Plain-text document sources
══════
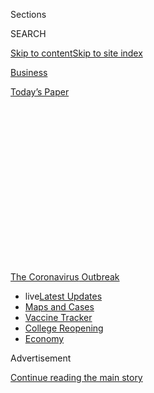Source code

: <div id="app">

<div>

<div>

<div>

<div class="NYTAppHideMasthead css-1q2w90k e1suatyy0">

<div class="section css-ui9rw0 e1suatyy2">

<div class="css-eph4ug er09x8g0">

<div class="css-6n7j50">

</div>

<span class="css-1dv1kvn">Sections</span>

<div class="css-10488qs">

<span class="css-1dv1kvn">SEARCH</span>

</div>

[Skip to content](#site-content)[Skip to site
index](#site-index)

</div>

<div id="masthead-section-label" class="css-1wr3we4 eaxe0e00">

[Business](https://www.nytimes.com/section/business)

</div>

<div class="css-10698na e1huz5gh0">

</div>

</div>

<div id="masthead-bar-one" class="section hasLinks css-15hmgas e1csuq9d3">

<div class="css-uqyvli e1csuq9d0">

</div>

<div class="css-1uqjmks e1csuq9d1">

</div>

<div class="css-9e9ivx">

[](https://myaccount.nytimes.com/auth/login?response_type=cookie&client_id=vi)

</div>

<div class="css-1bvtpon e1csuq9d2">

[Today’s
Paper](https://www.nytimes.com/section/todayspaper)

</div>

</div>

</div>

</div>

<div data-aria-hidden="false">

<div id="site-content" data-role="main">

<div>

<div class="css-1aor85t" style="opacity:0.000000001;z-index:-1;visibility:hidden">

<div class="css-1hqnpie">

<div class="css-epjblv">

<span class="css-17xtcya">[Business](/section/business)</span><span class="css-x15j1o">|</span><span class="css-fwqvlz">In
Argentina’s Debt Negotiations, a Kinder, Gentler Capitalism Faces a
Test</span>

</div>

<div class="css-k008qs">

<div class="css-1iwv8en">

<span class="css-18z7m18"></span>

<div>

</div>

</div>

<span class="css-1n6z4y">https://nyti.ms/3fgv2OH</span>

<div class="css-1705lsu">

<div class="css-4xjgmj">

<div class="css-4skfbu" data-role="toolbar" data-aria-label="Social Media Share buttons, Save button, and Comments Panel with current comment count" data-testid="share-tools">

  - 
  - 
  - 
  - 
    
    <div class="css-6n7j50">
    
    </div>

  - 
  - 

</div>

</div>

</div>

</div>

</div>

</div>

<div id="NYT_TOP_BANNER_REGION" class="css-13pd83m">

<div>

<div id="styln-prism-menu-1592847958612" class="section interactive-content interactive-size-medium css-1edisqu">

<div class="css-17ih8de interactive-body">

<div id="scroll-container" class="css-1gj85ro">

[<span class="styln-title-wrap"><span class="css-1pje3qr">The
Coronavirus</span><span class="css-1pje3qr">
Outbreak</span></span>](https://www.nytimes.com/news-event/coronavirus?action=click&pgtype=Article&state=default&region=TOP_BANNER&context=storylines_menu)

  - <span class="css-kqxiym" data-emphasize="true">live</span>[Latest
    Updates](https://www.nytimes.com/2020/08/03/world/coronavirus-covid-19.html?action=click&pgtype=Article&state=default&region=TOP_BANNER&context=storylines_menu)
  - [Maps and
    Cases](https://www.nytimes.com/interactive/2020/us/coronavirus-us-cases.html?action=click&pgtype=Article&state=default&region=TOP_BANNER&context=storylines_menu)
  - [Vaccine
    Tracker](https://www.nytimes.com/interactive/2020/science/coronavirus-vaccine-tracker.html?action=click&pgtype=Article&state=default&region=TOP_BANNER&context=storylines_menu)
  - [College
    Reopening](https://www.nytimes.com/2020/08/02/us/covid-college-reopening.html?action=click&pgtype=Article&state=default&region=TOP_BANNER&context=storylines_menu)
  - [Economy](https://www.nytimes.com/live/2020/08/03/business/stock-market-today-coronavirus?action=click&pgtype=Article&state=default&region=TOP_BANNER&context=storylines_menu)

</div>

</div>

</div>

</div>

</div>

<div id="top-wrapper" class="css-1sy8kpn">

<div id="top-slug" class="css-l9onyx">

Advertisement

</div>

[Continue reading the main
story](#after-top)

<div class="ad top-wrapper" style="text-align:center;height:100%;display:block;min-height:250px">

<div id="top" class="place-ad" data-position="top" data-size-key="top">

</div>

</div>

<div id="after-top">

</div>

</div>

<div>

<div id="sponsor-wrapper" class="css-1hyfx7x">

<div id="sponsor-slug" class="css-19vbshk">

Supported by

</div>

[Continue reading the main
story](#after-sponsor)

<div id="sponsor" class="ad sponsor-wrapper" style="text-align:center;height:100%;display:block">

</div>

<div id="after-sponsor">

</div>

</div>

<div class="css-186x18t">

</div>

<div class="css-1vkm6nb ehdk2mb0">

# In Argentina’s Debt Negotiations, a Kinder, Gentler Capitalism Faces a Test

</div>

BlackRock, the world’s largest asset management company, is opposing a
debt settlement deal with Argentina as the country grapples with soaring
poverty and the pandemic.

<div class="css-79elbk" data-testid="photoviewer-wrapper">

<div class="css-z3e15g" data-testid="photoviewer-wrapper-hidden">

</div>

<div class="css-1a48zt4 ehw59r15" data-testid="photoviewer-children">

![<span class="css-16f3y1r e13ogyst0" data-aria-hidden="true">A
shantytown in Buenos Aires. Poverty is soaring in Argentina as the
coronavirus worsens a punishing economic
downturn.</span><span class="css-cnj6d5 e1z0qqy90" itemprop="copyrightHolder"><span class="css-1ly73wi e1tej78p0">Credit...</span><span><span>Alejandro
Pagni/Agence France-Presse — Getty
Images</span></span></span>](https://static01.nyt.com/images/2020/08/01/business/31JPargentinadebt2-print/31argentinadebt-1-articleLarge.jpg?quality=75&auto=webp&disable=upscale)

</div>

</div>

<div class="css-18e8msd">

<div class="css-vp77d3 epjyd6m0">

<div class="css-1baulvz">

By [<span class="css-1baulvz" itemprop="name">Peter S.
Goodman</span>](https://www.nytimes.com/by/peter-s-goodman) and
<span class="css-1baulvz last-byline" itemprop="name">Daniel
Politi</span>

</div>

</div>

  - 
    
    <div class="css-ld3wwf e16638kd2">
    
    July 31,
    2020
    
    </div>

  - 
    
    <div class="css-4xjgmj">
    
    <div class="css-d8bdto" data-role="toolbar" data-aria-label="Social Media Share buttons, Save button, and Comments Panel with current comment count" data-testid="share-tools">
    
      - 
      - 
      - 
      - 
        
        <div class="css-6n7j50">
        
        </div>
    
      - 
      - 
    
    </div>
    
    </div>

</div>

<div class="css-mdjrty">

[Leer en
español](https://www.nytimes.com/es/2020/07/31/espanol/negocios/argentina-deuda.html "Read in Spanish")

</div>

</div>

<div class="section meteredContent css-1r7ky0e" name="articleBody" itemprop="articleBody">

<div class="css-1fanzo5 StoryBodyCompanionColumn">

<div class="css-53u6y8">

LONDON — Laurence D. Fink presents himself as the vanguard of a
progressive form of capitalism in which profits are not everything: The
enlightened money is supposed to press for environmental and social
protection.

As the chief executive of BlackRock, the world’s largest investment
management company, Mr. Fink oversees more than $7 trillion. He has
steered some of that fortune to the crisis-wracked nation of Argentina,
purchasing government bonds.

But as Argentina — in default since May — seeks forgiveness on $66
billion worth of bonds, Mr. Fink’s oft-espoused faith in “stakeholder
capitalism” is colliding with traditional bottom line imperatives.
Though poverty is soaring in Argentina as the pandemic worsens a
punishing economic downturn, BlackRock is opposing a settlement proposed
by the government and rallying other creditors to reject it, while
holding out for a marginally improved deal.

Mr. Fink has inserted himself into the negotiations, speaking twice with
Argentina’s economy minister, according to three people familiar with
the talks. The government and its creditors are only three pennies on
the dollar apart on their proposed terms.

</div>

</div>

<div class="css-1fanzo5 StoryBodyCompanionColumn">

<div class="css-53u6y8">

“The BlackRock guys have gotten on the phone with a number of
significant creditors,” said Hans Humes, president of Greylock Capital
Management, another creditor at the table. “They convinced a lot of
people that if we all stepped up behind their deal, the Argentines would
take it. It’s turned into a brutal standoff.”

BlackRock’s stance has put it at odds with the International Monetary
Fund, which gave Argentina a [rescue
package](https://www.nytimes.com/2018/06/07/business/argentina-imf-debt.html)
worth more than $50 billion two years ago, and has supported Argentina’s
proposal as an Aug. 4 deadline approaches.

</div>

</div>

<div class="css-79elbk" data-testid="photoviewer-wrapper">

<div class="css-z3e15g" data-testid="photoviewer-wrapper-hidden">

</div>

<div class="css-1a48zt4 ehw59r15" data-testid="photoviewer-children">

![<span class="css-16f3y1r e13ogyst0" data-aria-hidden="true">Laurence
D. Fink, the head of the investment management company BlackRock,
presents himself as the vanguard of a progressive form of capitalism in
which profits are not the only
thing.</span><span class="css-cnj6d5 e1z0qqy90" itemprop="copyrightHolder"><span class="css-1ly73wi e1tej78p0">Credit...</span><span>Krista
Schlueter for The New York
Times</span></span>](https://static01.nyt.com/images/2020/08/01/business/31argentinadebt3-print/merlin_146284194_cbc130c9-6ac7-407a-8d12-7206f9904c77-articleLarge.jpg?quality=75&auto=webp&disable=upscale)

</div>

</div>

<div class="css-1fanzo5 StoryBodyCompanionColumn">

<div class="css-53u6y8">

The fund’s managing director, Kristalina Georgieva, has [praised
Argentina’s
approach](https://www.imf.org/en/News/Articles/2020/02/04/pr2034-statement-by-imf-managing-director-kristalina-georgieva-on-argentina)
and emphasized that bondholders must agree to substantial debt
forgiveness so Argentina can manage future payments. Fund officials have
assured the government that they will forge a new bailout if Argentina
cannot complete a deal.

The alternative would be an unruly default that would prevent Argentina
from tapping international markets, block its companies from gaining
access to capital and deepen the recession.

</div>

</div>

<div class="css-1fanzo5 StoryBodyCompanionColumn">

<div class="css-53u6y8">

BlackRock’s position has also put it crosswise with a group of prominent
economists, including a pair of Nobel laureates, Joseph Stiglitz and
Edmund Phelps. In May, they issued a [public
letter](https://www.reuters.com/article/us-argentina-bonds-economists/nobelist-stiglitz-economists-from-20-countries-back-argentina-in-debt-showdown-idUSKBN22I2V1?il=0)
urging bondholders to come to terms with the government.

“Argentina has presented a responsible offer to creditors that reflects
the country’s capacity to pay,” declared the letter, which was signed by
138 economists, among them Carmen Reinhart, now the chief economist at
the World Bank.

In a statement, BlackRock said it has been working diligently to achieve
a settlement, while recouping as much as possible for its clients.
Roughly two-thirds of the investments it manages comprise the retirement
savings of workers around the world.

“In this restructuring process, our fund managers are balancing a
fiduciary obligation to make decisions in the best interest of these
savers, while at the same time recognizing the difficult circumstances
facing the Argentine government, including the challenges posed by
Covid-19,” the statement
said.

</div>

</div>

<div class="css-79elbk" data-testid="photoviewer-wrapper">

<div class="css-z3e15g" data-testid="photoviewer-wrapper-hidden">

</div>

<div class="css-1a48zt4 ehw59r15" data-testid="photoviewer-children">

<div class="css-1xdhyk6 erfvjey0">

<span class="css-1ly73wi e1tej78p0">Image</span>

<div class="css-zjzyr8">

<div data-testid="lazyimage-container" style="height:257.77777777777777px">

</div>

</div>

</div>

<span class="css-16f3y1r e13ogyst0" data-aria-hidden="true">Argentinian
officials said that paying more to creditors would amount to
transferring wealth from people who had almost nothing to international
investors.</span><span class="css-cnj6d5 e1z0qqy90" itemprop="copyrightHolder"><span class="css-1ly73wi e1tej78p0">Credit...</span><span>Juan
Ignacio Roncoroni/EPA, via Shutterstock</span></span>

</div>

</div>

<div class="css-1fanzo5 StoryBodyCompanionColumn">

<div class="css-53u6y8">

The standoff in Argentina reflects the complexity of debt negotiations
in an era in which regular people are effectively at the table. In
decades past, bonds issued by developing countries were overwhelmingly
controlled by major banks. When governments could not pay, bank chiefs
hammered out a deal. Today, investors holding emerging market bonds run
the gamut from specialized funds with high tolerance for risk to
conservative pension
funds.

<div id="NYT_MAIN_CONTENT_1_REGION" class="css-9tf9ac">

<div>

<div id="styln-covid-updates-markets" class="section interactive-content interactive-size-medium css-1ftcdic">

<div class="css-17ih8de interactive-body">

<div id="styln-briefing-block">

<div class="briefing-block-header-section">

# [Latest Updates: Economy](https://www.nytimes.com/live/2020/08/03/business/stock-market-today-coronavirus?action=click&pgtype=Article&state=default&region=MAIN_CONTENT_1&context=storylines_live_updates)

</div>

<div class="briefing-block-lb-items">

<div class="briefing-block-update-time">

[11h
ago](https://www.nytimes.com/live/2020/08/03/business/stock-market-today-coronavirus?action=click&pgtype=Article&state=default&region=MAIN_CONTENT_1&context=storylines_live_updates#the-chicago-fed-president-says-its-up-to-congress-to-save-the-economy)

</div>

<div>

[The Chicago Fed president says it’s up to Congress to save the
economy.](https://www.nytimes.com/live/2020/08/03/business/stock-market-today-coronavirus?action=click&pgtype=Article&state=default&region=MAIN_CONTENT_1&context=storylines_live_updates#the-chicago-fed-president-says-its-up-to-congress-to-save-the-economy)

</div>

<div class="briefing-block-update-time">

[12h
ago](https://www.nytimes.com/live/2020/08/03/business/stock-market-today-coronavirus?action=click&pgtype=Article&state=default&region=MAIN_CONTENT_1&context=storylines_live_updates#faa-says-boeing-has-effectively-mitigated-defects-in-the-737-max)

</div>

<div>

[F.A.A. says Boeing has ‘effectively mitigated’ defects in the 737
Max.](https://www.nytimes.com/live/2020/08/03/business/stock-market-today-coronavirus?action=click&pgtype=Article&state=default&region=MAIN_CONTENT_1&context=storylines_live_updates#faa-says-boeing-has-effectively-mitigated-defects-in-the-737-max)

</div>

<div class="briefing-block-update-time">

[14h
ago](https://www.nytimes.com/live/2020/08/03/business/stock-market-today-coronavirus?action=click&pgtype=Article&state=default&region=MAIN_CONTENT_1&context=storylines_live_updates#small-businesses-got-emergency-loans-but-not-what-they-expected)

</div>

<div>

[Small businesses got emergency loans, but not what they
expected.](https://www.nytimes.com/live/2020/08/03/business/stock-market-today-coronavirus?action=click&pgtype=Article&state=default&region=MAIN_CONTENT_1&context=storylines_live_updates#small-businesses-got-emergency-loans-but-not-what-they-expected)

</div>

</div>

<div class="briefing-block-footer">

<div class="briefing-block-footer-meta">

[See more
updates](https://www.nytimes.com/live/2020/08/03/business/stock-market-today-coronavirus?action=click&pgtype=Article&state=default&region=MAIN_CONTENT_1&context=storylines_live_updates)

</div>

<div class="briefing-block-briefinglinks">

<span>More live coverage:</span>
[Global](https://www.nytimes.com/2020/08/03/world/coronavirus-covid-19.html?action=click&pgtype=Article&state=default&region=MAIN_CONTENT_1&context=storylines_live_updates)

</div>

</div>

</div>

</div>

</div>

</div>

</div>

That Mr. Fink’s company is playing a primary role in pressuring
Argentina contrasts with his campaign to make business a force for
social progress.

</div>

</div>

<div class="css-1fanzo5 StoryBodyCompanionColumn">

<div class="css-53u6y8">

Two years ago, Mr. Fink — who has been mentioned in [news
reports](https://www.cnbc.com/2020/04/06/biden-donors-float-elizabeth-warren-larry-fink-others-for-key-roles.html)
as a potential Treasury secretary in a Biden administration — wrote [an
open
letter](http://www.corporance.es/wp-content/uploads/2018/01/Larry-Fink-letter-to-CEOs-2018-1.pdf)
to the chief executives of major corporations urging them to focus on
social, labor and environmental concerns.

“To prosper over time, every company must not only deliver financial
performance, but also show how it makes a positive contribution to
society,” he wrote.

Last year, Mr. Fink signed the[Statement on the Purpose of a
Corporation](https://www.nytimes.com/2019/08/19/business/business-roundtable-ceos-corporations.html)
crafted by the Business Roundtable, an association of American chief
executives. It pledged “a fundamental commitment to all of our
stakeholders.”

In January, Mr. Fink wrote another[letter to
C.E.O.s](https://www.blackrock.com/corporate/investor-relations/larry-fink-ceo-letter)
warning that companies that fail to address climate change would be
punished in the marketplace.

BlackRock has launched funds tailored to so-called impact investing,
with money directed at advancing social and environmental
goals.

</div>

</div>

<div class="css-79elbk" data-testid="photoviewer-wrapper">

<div class="css-z3e15g" data-testid="photoviewer-wrapper-hidden">

</div>

<div class="css-1a48zt4 ehw59r15" data-testid="photoviewer-children">

<div class="css-1xdhyk6 erfvjey0">

<span class="css-1ly73wi e1tej78p0">Image</span>

<div class="css-zjzyr8">

<div data-testid="lazyimage-container" style="height:257.77777777777777px">

</div>

</div>

</div>

<span class="css-16f3y1r e13ogyst0" data-aria-hidden="true">The
International Monetary Fund’s managing director, Kristalina Georgieva,
with Argentina’s economy minister, Martín Guzmán, in February. She has
supported Argentina’s proposal to its
creditors.</span><span class="css-cnj6d5 e1z0qqy90" itemprop="copyrightHolder"><span class="css-1ly73wi e1tej78p0">Credit...</span><span>Remo
Casilli/Reuters</span></span>

</div>

</div>

<div class="css-1fanzo5 StoryBodyCompanionColumn">

<div class="css-53u6y8">

Argentina is now consumed with stemming an alarming increase in poverty.
Once among the richest countries on earth, it has defaulted on its
government debt nine times.

</div>

</div>

<div class="css-1fanzo5 StoryBodyCompanionColumn">

<div class="css-53u6y8">

Argentina’s history has been dominated by populist governments that have
won political favor by dispensing subsidies and cash to the masses in
brazen disregard for budget arithmetic, yielding chronic inflation and
frequent crises.

The last government, headed by President Mauricio Macri, assumed power
in 2015 with a mandate to restore discipline toward regaining the
confidence of international markets, while also showing compassion to
the poor through social spending.

Among those impressed was Mr. Fink. Six months after Mr. Macri took
office, the BlackRock chief
[said](https://www.youtube.com/watch?v=TM_MC2Fj-JI) his administration
“has really shown what a government can do if it is focusing on trying
to change the future of its country.”

In the end, Mr. Macri acquired a reputation for [muddling
through](https://www.nytimes.com/2019/05/10/business/argentina-economy-macri-populism.html),
failing to produce growth while borrowing anew.

When a new president, Alberto Fernández, took office last year, many
assumed that populism was back. But Mr. Fernández quickly reassured the
I.M.F. and key creditors that he was a pragmatist intent on securing a
workable debt settlement.

The I.M.F. had long been accused of wielding a single blunt instrument
in the face of crisis — austerity. Its rescue package in Argentina two
decades ago imposed crippling cuts to government programs, sowing
enduring bitterness. Ms. Georgieva, the fund’s managing director, has
sharpened a focus on protecting countries from impossible debt
burdens.

</div>

</div>

<div class="css-79elbk" data-testid="photoviewer-wrapper">

<div class="css-z3e15g" data-testid="photoviewer-wrapper-hidden">

</div>

<div class="css-1a48zt4 ehw59r15" data-testid="photoviewer-children">

<div class="css-1xdhyk6 erfvjey0">

<span class="css-1ly73wi e1tej78p0">Image</span>

<div class="css-zjzyr8">

<div data-testid="lazyimage-container" style="height:257.77777777777777px">

</div>

</div>

</div>

<span class="css-16f3y1r e13ogyst0" data-aria-hidden="true">A
demonstration in Buenos Aires against the economic crisis. Argentina’s
history has been dominated by populist governments that have dispensed
subsidies without regard for budget
arithmetic.</span><span class="css-cnj6d5 e1z0qqy90" itemprop="copyrightHolder"><span class="css-1ly73wi e1tej78p0">Credit...</span><span>Juan
Ignacio Roncoroni/EPA, via Shutterstock</span></span>

</div>

</div>

<div class="css-1fanzo5 StoryBodyCompanionColumn">

<div class="css-53u6y8">

BlackRock is part of a consortium called the Ad Hoc Argentine Bondholder
Group, which controls about one-fourth of the bonds.

</div>

</div>

<div class="css-1fanzo5 StoryBodyCompanionColumn">

<div class="css-53u6y8">

The Ad Hoc group has struck a unified front in rejecting the
government’s latest offer, which would pay out 53 cents on the dollar
value of the bonds. Last week, it presented its own proposal seeking
improved terms — more than 56 cents on the dollar.

In a letter sent Monday to Argentina’s economy minister, Martín Guzmán,
the group said it had gained the support of a majority of all
bondholders, giving it the power to block the deal. Under the bond
covenants, an agreement to write down their value must win the support
of the holders of two-thirds of their value.

In a statement, the Ad Hoc group said it was operating in the interest
of the Argentine public by seeking a deal that would “allow re-access to
capital markets and encourage further investment.”

But some creditors have publicly supported the government’s proposal.

“Argentina has made a reasonable offer, which I believe the creditors
should accept, especially in light of the health and poverty situation
in the country,” said Mohamed A. El-Erian, chief economic adviser at
Allianz SE, the parent company of Pacific Investment Management Company,
one of the world’s largest bond managers. He has been advising a
creditor at the table, Gramercy Funds Management LLC, an emerging
markets specialist and serves as its chairman.

Gramercy has concluded that differences between the government’s offer
and the Ad Hoc group’s proposal are trivial compared with the risk of a
comprehensive default that would diminish the value of Argentine bonds,
subject creditors to years of potential litigation and intensify the
nation’s
crisis.

</div>

</div>

<div class="css-79elbk" data-testid="photoviewer-wrapper">

<div class="css-z3e15g" data-testid="photoviewer-wrapper-hidden">

</div>

<div class="css-1a48zt4 ehw59r15" data-testid="photoviewer-children">

<div class="css-1xdhyk6 erfvjey0">

<span class="css-1ly73wi e1tej78p0">Image</span>

<div class="css-zjzyr8">

<div data-testid="lazyimage-container" style="height:257.77777777777777px">

</div>

</div>

</div>

<span class="css-16f3y1r e13ogyst0" data-aria-hidden="true">After
Alberto Fernández became Argentina’s president last year, he quickly
reassured key creditors that he was a pragmatist intent on securing a
workable debt
settlement.</span><span class="css-cnj6d5 e1z0qqy90" itemprop="copyrightHolder"><span class="css-1ly73wi e1tej78p0">Credit...</span><span>Esteban
Collazo, via Agence France-Presse — Getty Images</span></span>

</div>

</div>

<div class="css-1fanzo5 StoryBodyCompanionColumn">

<div class="css-53u6y8">

Additional debt forgiveness also enhances the likelihood that Argentina
can manage its future payments, lifting the value of outstanding bonds,
and lowering borrowing costs for Argentine companies.

“For three points you’re willing to lose 20 or 30,” said Mr. Humes, the
Greylock president. “It’s just insanity. It’s unfortunate when egos and
inexperience get in the way of a pragmatic solution.”

Some say the government overplayed its hand, antagonizing creditors with
an unreasonably low opening offer — less than 40 cents on the dollar.

“Guzman started off with a very lowball offer,” said Siobhan Morden, a
Latin America bond analyst at Amherst Pierpont Securities, an
independent broker. “This has been an unnecessary distraction for months
that could have been avoided if the opening offer had been more
reasonable.”

Negotiations were conducted via Zoom, involving dozens of different
creditors. BlackRock’s representatives clashed with Argentina’s economy
minister, Mr. Guzmán, a 37-year-old economist who studied with Mr.
Stiglitz at Columbia
University.

</div>

</div>

<div class="css-79elbk" data-testid="photoviewer-wrapper">

<div class="css-z3e15g" data-testid="photoviewer-wrapper-hidden">

</div>

<div class="css-1a48zt4 ehw59r15" data-testid="photoviewer-children">

<div class="css-1xdhyk6 erfvjey0">

<span class="css-1ly73wi e1tej78p0">Image</span>

<div class="css-zjzyr8">

<div data-testid="lazyimage-container" style="height:257.77777777777777px">

</div>

</div>

</div>

<span class="css-16f3y1r e13ogyst0" data-aria-hidden="true">Members of
the Argentine Army served stew for residents of a Buenos Aires
shantytown. Soup kitchens are serving more people in the
pandemic.</span><span class="css-cnj6d5 e1z0qqy90" itemprop="copyrightHolder"><span class="css-1ly73wi e1tej78p0">Credit...</span><span>Juan
Mabromata/Agence France-Presse — Getty Images</span></span>

</div>

</div>

<div class="css-1fanzo5 StoryBodyCompanionColumn">

<div class="css-53u6y8">

In May, Mr. Fink called Mr. Guzmán to try to break the impasse,
suggesting that a deal could be had if the government lifted its offer
to the range of 50 to 55 cents on the dollar, the people familiar with
the talks said.

</div>

</div>

<div class="css-1fanzo5 StoryBodyCompanionColumn">

<div class="css-53u6y8">

In private consultations with BlackRock, the government offered 50
cents. But BlackRock and its Ad Hoc group held out for more.

Mr. Fink complained that it was unfair that private creditors were
swallowing all the losses, arguing that the I.M.F. should forgive some
of its loans — a non-starter.

In early July, Mr. Guzmán[sweetened the
terms](https://www.reuters.com/article/argentina-debt-proposal/argentina-unveils-sweetened-debt-offer-to-creditors-sets-aug-4-deadline-idUSE6N2BD07N),
offering 53 cents on the dollar. That won the support of several
creditors, including Gramercy and Greylock.

By then, the pandemic was deepening Argentina’s recession just as the
government required extra funds for the public health emergency. But
BlackRock began a behind-the-scenes campaign to block the deal.

The government has insisted that its offer is final. With child poverty
exceeding 50 percent, officials say, paying more to creditors would
amount to transferring wealth from people who have almost nothing to
international investors.

On a recent morning, about 100 families showed up at a soup kitchen 25
miles west of Buenos Aires — more than twice as many as in March. Among
them was Ángel Ariel Coronel, a plumber who lives nearby with his wife
and their 2-year-old son. A strict lockdown imposed by the government
has halted the construction projects where he has worked.

“My wife was a bit embarrassed about having to come here,” said Mr.
Coronel as he waited for a portion of steaming lentils. “But I don’t
care. We need the help. I haven’t worked a day since this whole thing
started.”

</div>

</div>

<div class="css-79elbk" data-testid="photoviewer-wrapper">

<div class="css-z3e15g" data-testid="photoviewer-wrapper-hidden">

</div>

<div class="css-1a48zt4 ehw59r15" data-testid="photoviewer-children">

<div class="css-1xdhyk6 erfvjey0">

<span class="css-1ly73wi e1tej78p0">Image</span>

<div class="css-zjzyr8">

<div data-testid="lazyimage-container" style="height:257.77777777777777px">

</div>

</div>

</div>

<span class="css-16f3y1r e13ogyst0" data-aria-hidden="true">Buenos Aires
has been under a lockdown since
March.</span><span class="css-cnj6d5 e1z0qqy90" itemprop="copyrightHolder"><span class="css-1ly73wi e1tej78p0">Credit...</span><span>Natacha
Pisarenko/Associated Press</span></span>

</div>

</div>

<div class="css-1fanzo5 StoryBodyCompanionColumn">

<div class="css-53u6y8">

Peter S. Goodman reported from London and Daniel Politi from Buenos
Aires.

</div>

</div>

</div>

<div>

</div>

<div>

</div>

<div>

</div>

<div>

<div id="bottom-wrapper" class="css-1ede5it">

<div id="bottom-slug" class="css-l9onyx">

Advertisement

</div>

[Continue reading the main
story](#after-bottom)

<div id="bottom" class="ad bottom-wrapper" style="text-align:center;height:100%;display:block;min-height:90px">

</div>

<div id="after-bottom">

</div>

</div>

</div>

</div>

</div>

## Site Index

<div>

</div>

## Site Information Navigation

  - [© <span>2020</span> <span>The New York Times
    Company</span>](https://help.nytimes.com/hc/en-us/articles/115014792127-Copyright-notice)

<!-- end list -->

  - [NYTCo](https://www.nytco.com/)
  - [Contact
    Us](https://help.nytimes.com/hc/en-us/articles/115015385887-Contact-Us)
  - [Work with us](https://www.nytco.com/careers/)
  - [Advertise](https://nytmediakit.com/)
  - [T Brand Studio](http://www.tbrandstudio.com/)
  - [Your Ad
    Choices](https://www.nytimes.com/privacy/cookie-policy#how-do-i-manage-trackers)
  - [Privacy](https://www.nytimes.com/privacy)
  - [Terms of
    Service](https://help.nytimes.com/hc/en-us/articles/115014893428-Terms-of-service)
  - [Terms of
    Sale](https://help.nytimes.com/hc/en-us/articles/115014893968-Terms-of-sale)
  - [Site
    Map](https://spiderbites.nytimes.com)
  - [Help](https://help.nytimes.com/hc/en-us)
  - [Subscriptions](https://www.nytimes.com/subscription?campaignId=37WXW)

</div>

</div>

</div>

</div>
══════
- To do
Which lines above hold the string "thirds"? Copy every one of them.

- Reply to the exercise
Roughly two-thirds of the investments it manages comprise the retirement
of the holders of two-thirds of their value.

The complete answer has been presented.